'If I was involved, I'd be nervous': Treasury Department's Financial Crimes division looking at Trump associates
FILE PHOTO: U.S. President Donald Trump faces a news conference at the White House in Washington, U.S., February 16, 2017. REUTERS/Kevin Lamarque

Senate investigators hot on the trail of potential collusion between Russia and Donald Trump are turning to a little known Treasury Department database that could provide evidence of criminal money laundering.


The Treasury Department's Financial Crimes Enforcement Network (FinCEN) is a huge database of financial transactions that indicate possible money laundering.
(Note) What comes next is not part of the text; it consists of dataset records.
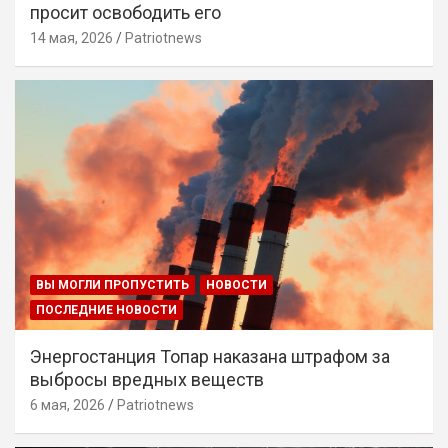
просит освободить его
14 мая, 2026
Patriotnews
ВЫ МОГЛИ ПРОПУСТИТЬ
НОВОСТИ
ПОСЛЕДНИЕ НОВОСТИ
Энергостанция Топар наказана штрафом за
выбросы вредных веществ
6 мая, 2026
Patriotnews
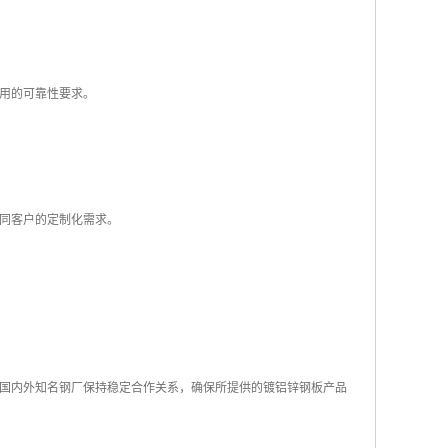
用的可靠性要求。
同客户的定制化需求。
国内外知名钢厂保持稳定合作关系，确保所提供的镀铝锌钢板产品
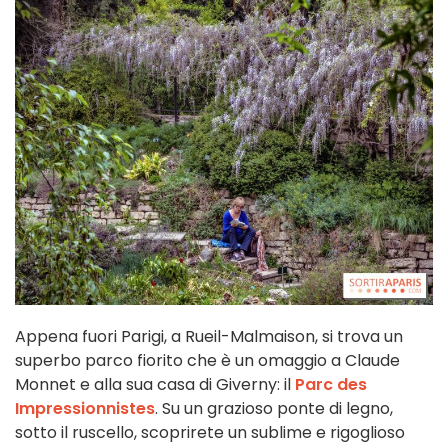
Appena fuori Parigi, a Rueil-Malmaison, si trova un
superbo parco fiorito che è un omaggio a Claude
Monnet e alla sua casa di Giverny: il
Parc des
Impressionnistes
. Su un grazioso ponte di legno,
sotto il ruscello, scoprirete un sublime e rigoglioso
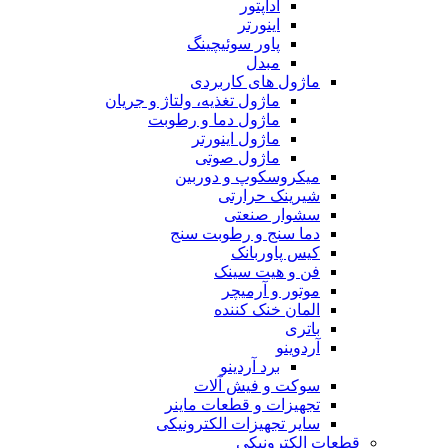
آداپتور
اینورتر
پاور سوئیچینگ
مبدل
ماژول های کاربردی
ماژول تغذیه، ولتاژ و جریان
ماژول دما و رطوبت
ماژول اینورتر
ماژول صوتی
میکروسکوپ و دوربین
شیرینک حرارتی
سشوار صنعتی
دما سنج و رطوبت سنج
کیس پاوربانک
فن و هیت سینک
موتور و آرمیچر
المان خنک کننده
باتری
آردوینو
برد آردینو
سوکت و فیش آلات
تجهیزات و قطعات ماینر
سایر تجهیزات الکترونیکی
قطعات الکترونیکی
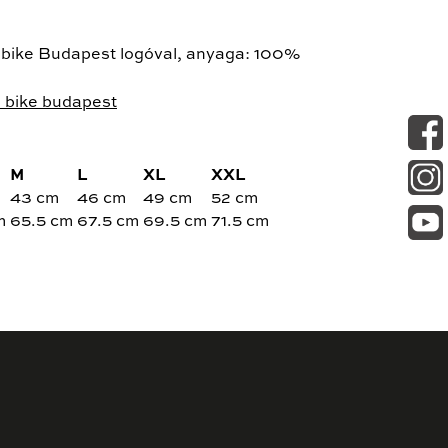
I bike Budapest logóval, anyaga: 100%
i bike budapest
M
L
XL
XXL
43 cm
46 cm
49 cm
52 cm
m
65.5 cm
67.5 cm
69.5 cm
71.5 cm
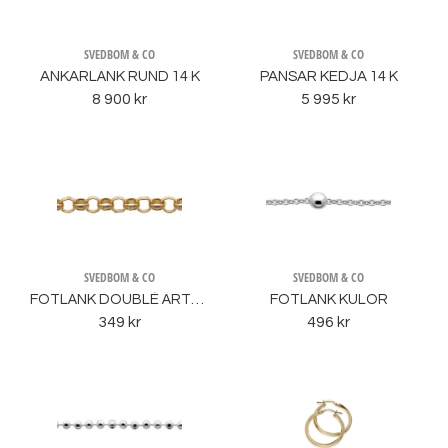
SVEDBOM & CO
SVEDBOM & CO
ANKARLÄNK RUND 14 K
PANSAR KEDJA 14 K
8 900 kr
5 995 kr
SVEDBOM & CO
SVEDBOM & CO
FOTLÄNK DOUBLÉ ÄRTLÄNK
FOTLÄNK KULOR
349 kr
496 kr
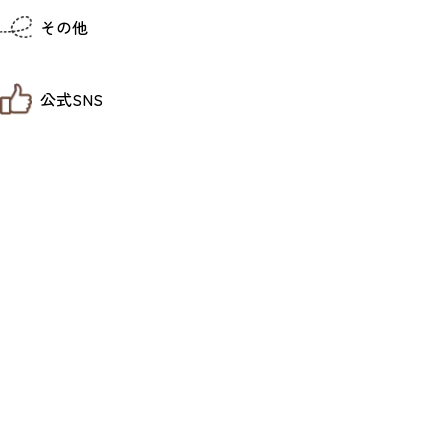
仙台までの経路検索
その他
市内の交通情報
お得なチケット
お知らせ
公式SNS
お問い合わせ
教育旅行
観光マップ
せんだい旅日和 X
せんだい旅日和とは
せんだい旅日和 Instagram
サイト利用規約
せんだい旅日和 Facebook
プライバシーポリシー
仙台旅先体験コレクション Facebook
サイトマップ
仙台旅先体験コレクション Instagaram
仙臺写真館フォトギャラリー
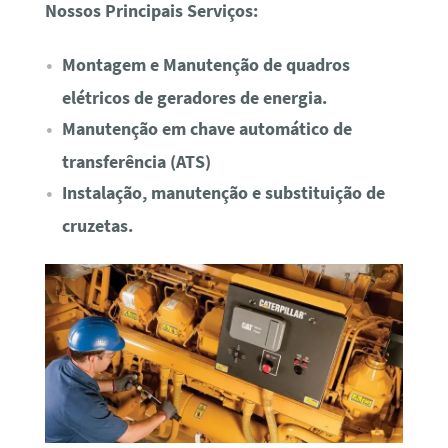
Nossos Principais Serviços:
Montagem e Manutenção de quadros
elétricos de geradores de energia.
Manutenção em chave automático de
transferência (ATS)
Instalação, manutenção e substituição de
cruzetas.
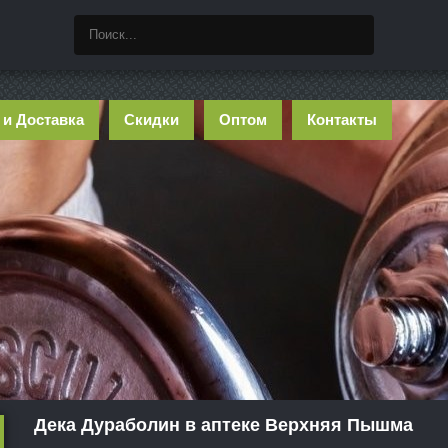
 и Доставка
Скидки
Оптом
Контакты
Дека Дураболин в аптеке Верхняя Пышма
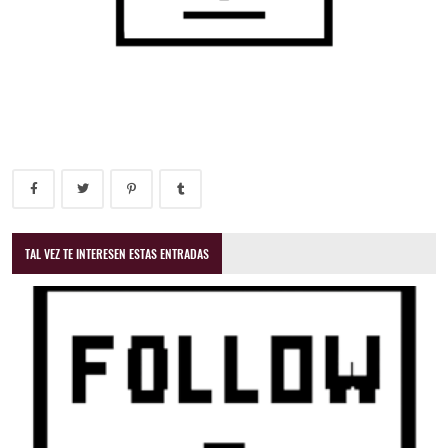
TAL VEZ TE INTERESEN ESTAS ENTRADAS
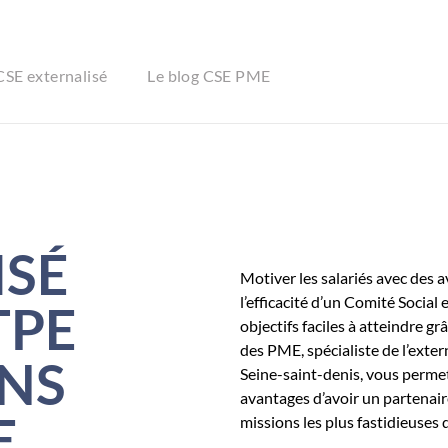
CSE externalisé
Le blog CSE PME
ISÉ
Motiver les salariés avec des 
l’efficacité d’un Comité Socia
TPE
objectifs faciles à atteindre g
des PME, spécialiste de l’exter
ANS
Seine-saint-denis, vous permet
avantages d’avoir un partenaire
E
missions les plus fastidieuses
Under the Bank Secrecy Act, US financial institutions are required to notify the Treasury Department of any such transactions.
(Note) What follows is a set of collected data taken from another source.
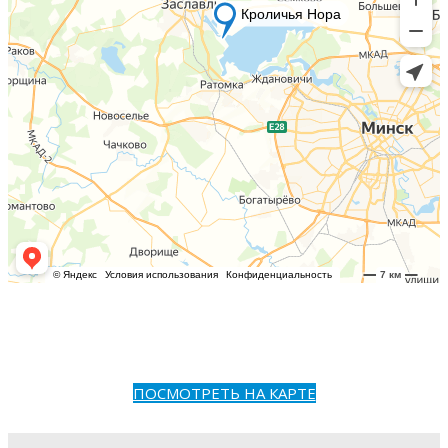
ПОСМОТРЕТЬ НА КАРТЕ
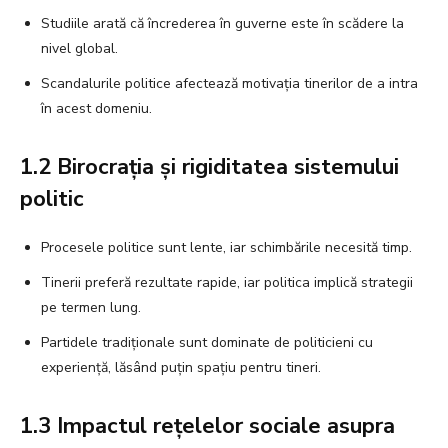
Studiile arată că încrederea în guverne este în scădere la
nivel global.
Scandalurile politice afectează motivația tinerilor de a intra
în acest domeniu.
1.2 Birocrația și rigiditatea sistemului
politic
Procesele politice sunt lente, iar schimbările necesită timp.
Tinerii preferă rezultate rapide, iar politica implică strategii
pe termen lung.
Partidele tradiționale sunt dominate de politicieni cu
experiență, lăsând puțin spațiu pentru tineri.
1.3 Impactul rețelelor sociale asupra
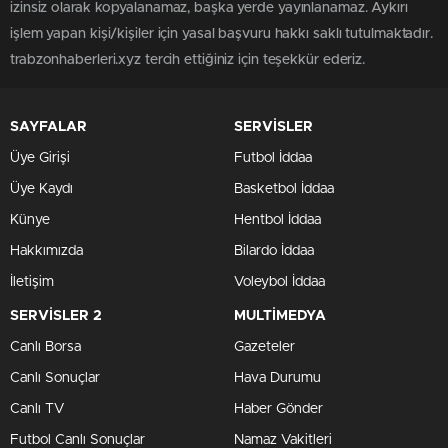
izinsiz olarak kopyalanamaz, başka yerde yayınlanamaz. Aykırı
işlem yapan kişi/kişiler için yasal başvuru hakkı saklı tutulmaktadır.
trabzonhaberleri.xyz tercih ettiğiniz için teşekkür ederiz.
SAYFALAR
SERVİSLER
Üye Girişi
Futbol İddaa
Üye Kaydı
Basketbol İddaa
Künye
Hentbol İddaa
Hakkımızda
Bilardo İddaa
İletişim
Voleybol İddaa
SERVİSLER 2
MULTİMEDYA
Canlı Borsa
Gazeteler
Canlı Sonuçlar
Hava Durumu
Canlı TV
Haber Gönder
Futbol Canlı Sonuçlar
Namaz Vakitleri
"It goes to the old adage of 'follow the money.' If there was collusion between the Russians and members of the Trump campaign, was it for free, or was there some exchange of moneys or payments from foreign governments?" Notre Dame Law School Professor Jimmy Gurulé told NPR.
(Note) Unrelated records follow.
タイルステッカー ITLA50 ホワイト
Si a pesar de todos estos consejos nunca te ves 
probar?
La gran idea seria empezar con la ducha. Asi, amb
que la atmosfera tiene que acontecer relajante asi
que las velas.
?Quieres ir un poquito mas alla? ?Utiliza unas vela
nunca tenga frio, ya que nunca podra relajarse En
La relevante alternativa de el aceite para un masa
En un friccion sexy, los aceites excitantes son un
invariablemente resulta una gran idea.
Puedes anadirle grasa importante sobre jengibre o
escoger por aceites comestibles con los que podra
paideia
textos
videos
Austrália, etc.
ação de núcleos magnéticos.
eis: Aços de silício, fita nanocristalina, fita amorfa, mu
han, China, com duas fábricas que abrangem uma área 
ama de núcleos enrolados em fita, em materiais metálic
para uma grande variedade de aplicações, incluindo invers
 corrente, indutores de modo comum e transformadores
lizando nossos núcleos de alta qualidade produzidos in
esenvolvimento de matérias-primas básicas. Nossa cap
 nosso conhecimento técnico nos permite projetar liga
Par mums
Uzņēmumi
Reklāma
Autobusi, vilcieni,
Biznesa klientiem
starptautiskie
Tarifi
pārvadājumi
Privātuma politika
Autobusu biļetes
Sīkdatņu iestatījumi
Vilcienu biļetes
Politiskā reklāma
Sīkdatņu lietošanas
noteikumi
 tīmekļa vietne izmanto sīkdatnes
As NPR noted, "Trump made much of his fortune in real estate and gaming, two industries that have been notorious venues for money laundering."

Professor Gurulé had oversight responsibility for FinCEN when he served as Under Secretary for Enforcement at the Treasury Department. He is an internationally recognized expert in the field of anti-money laundering.

"If I was involved with some criminal wrongdoing related to this investigation, this would make me very nervous," Professor Gurulé says of the FinCEN database of possible money laundering transactions.

"These make for attractive landing pads, if, say, you're a suspicious person wanted for criminal activity in your home country and you actually need a place to cool your jets," explained Mark Hays, who heads the anti-money-laundering campaign at the nonprofit Global Witness. "You make the purchase real estate person says, 'Who owns this company?' It's so-and-so LLC. 'Well, who owns that?' That's not on the record. No one knows that."

Last week, Senator Ron Wyden (D-Oregon) also focused on potential money laundering when questioning acting FBI Director Andrew McCabe.

“We hear stories about Deutsche Bank, Bank of Cyprus, shell companies, Moldova, the British Virgin Islands,” Wyden said. “I’d like to get your sense, because I am over my time, Director McCabe, what should we be most concerned about with respect to illicit Russian money and its potential to be laundered on its way to the United States?”

McCabe told Senator Wyden he couldn't speak about such aspects of the investigation in a public setting, but agreed those issues also concerned the FBI agents working the investigation.